[Dataset items]
"""
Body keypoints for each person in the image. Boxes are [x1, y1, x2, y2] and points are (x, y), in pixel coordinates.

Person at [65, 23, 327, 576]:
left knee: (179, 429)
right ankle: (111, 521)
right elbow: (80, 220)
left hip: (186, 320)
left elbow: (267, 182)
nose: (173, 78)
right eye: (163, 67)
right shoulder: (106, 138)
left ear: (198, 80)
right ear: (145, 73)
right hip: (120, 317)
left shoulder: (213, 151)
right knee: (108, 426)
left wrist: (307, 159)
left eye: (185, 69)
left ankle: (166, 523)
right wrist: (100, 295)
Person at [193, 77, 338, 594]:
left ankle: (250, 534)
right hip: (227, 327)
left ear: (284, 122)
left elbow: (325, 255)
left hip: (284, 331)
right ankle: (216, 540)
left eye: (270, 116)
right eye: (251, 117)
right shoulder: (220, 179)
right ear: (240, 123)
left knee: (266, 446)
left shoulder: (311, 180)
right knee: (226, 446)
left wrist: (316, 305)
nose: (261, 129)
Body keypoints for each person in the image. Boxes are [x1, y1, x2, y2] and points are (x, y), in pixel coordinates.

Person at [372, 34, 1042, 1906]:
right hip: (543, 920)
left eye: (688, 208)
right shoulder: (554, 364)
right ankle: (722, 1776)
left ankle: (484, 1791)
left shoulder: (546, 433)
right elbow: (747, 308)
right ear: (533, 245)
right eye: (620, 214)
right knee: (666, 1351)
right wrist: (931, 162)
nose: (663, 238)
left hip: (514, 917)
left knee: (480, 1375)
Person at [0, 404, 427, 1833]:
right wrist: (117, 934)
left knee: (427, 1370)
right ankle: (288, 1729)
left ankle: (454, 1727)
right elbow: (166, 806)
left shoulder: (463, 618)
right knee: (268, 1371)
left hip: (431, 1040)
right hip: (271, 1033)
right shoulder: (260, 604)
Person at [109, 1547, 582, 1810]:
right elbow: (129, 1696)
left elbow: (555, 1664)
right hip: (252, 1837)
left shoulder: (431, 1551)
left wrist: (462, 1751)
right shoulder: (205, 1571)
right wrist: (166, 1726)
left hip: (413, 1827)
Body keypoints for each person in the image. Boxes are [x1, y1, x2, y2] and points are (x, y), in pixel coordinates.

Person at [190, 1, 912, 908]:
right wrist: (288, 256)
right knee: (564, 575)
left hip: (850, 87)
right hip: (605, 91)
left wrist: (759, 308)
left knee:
"""
Work instructions
The full data, repeated exactly, is the only acceptable output.

Answer space
Body keypoints for each person in the image. Boxes are [x1, y1, x2, y2] and points are (x, y), in pixel coordinates.

Person at [65, 23, 327, 576]:
left knee: (179, 429)
right ankle: (111, 521)
right elbow: (80, 220)
left hip: (186, 320)
left elbow: (267, 182)
nose: (173, 78)
right eye: (163, 67)
right shoulder: (106, 138)
left ear: (198, 80)
right ear: (145, 73)
right hip: (120, 317)
left shoulder: (213, 151)
right knee: (108, 426)
left wrist: (307, 159)
left eye: (185, 69)
left ankle: (166, 523)
right wrist: (100, 295)
Person at [193, 77, 338, 594]:
left ankle: (250, 534)
right hip: (227, 327)
left ear: (284, 122)
left elbow: (325, 255)
left hip: (284, 331)
right ankle: (216, 540)
left eye: (270, 116)
right eye: (251, 117)
right shoulder: (220, 179)
right ear: (240, 123)
left knee: (266, 446)
left shoulder: (311, 180)
right knee: (226, 446)
left wrist: (316, 305)
nose: (261, 129)
Body keypoints for each person in the image. Boxes are [x1, y1, x2, y2] and points are (x, y), in pixel coordinates.

Person at [372, 34, 1042, 1906]:
right hip: (543, 920)
left eye: (688, 208)
right shoulder: (554, 364)
right ankle: (722, 1776)
left ankle: (484, 1791)
left shoulder: (546, 433)
right elbow: (747, 308)
right ear: (533, 245)
right eye: (620, 214)
right knee: (666, 1351)
right wrist: (931, 162)
nose: (663, 238)
left hip: (514, 917)
left knee: (480, 1375)
Person at [0, 404, 427, 1833]:
right wrist: (117, 934)
left knee: (427, 1370)
right ankle: (288, 1729)
left ankle: (454, 1727)
right elbow: (166, 806)
left shoulder: (463, 618)
right knee: (268, 1371)
left hip: (431, 1040)
right hip: (271, 1033)
right shoulder: (260, 604)
Person at [109, 1547, 582, 1810]:
right elbow: (129, 1696)
left elbow: (555, 1664)
right hip: (252, 1837)
left shoulder: (431, 1551)
left wrist: (462, 1751)
right shoulder: (205, 1571)
right wrist: (166, 1726)
left hip: (413, 1827)
Body keypoints for each person in the image. Boxes are [x1, y1, x2, y2] and points are (x, y), in pixel coordinates.

Person at [190, 1, 912, 908]:
right wrist: (288, 256)
right knee: (564, 575)
left hip: (850, 87)
right hip: (605, 91)
left wrist: (759, 308)
left knee:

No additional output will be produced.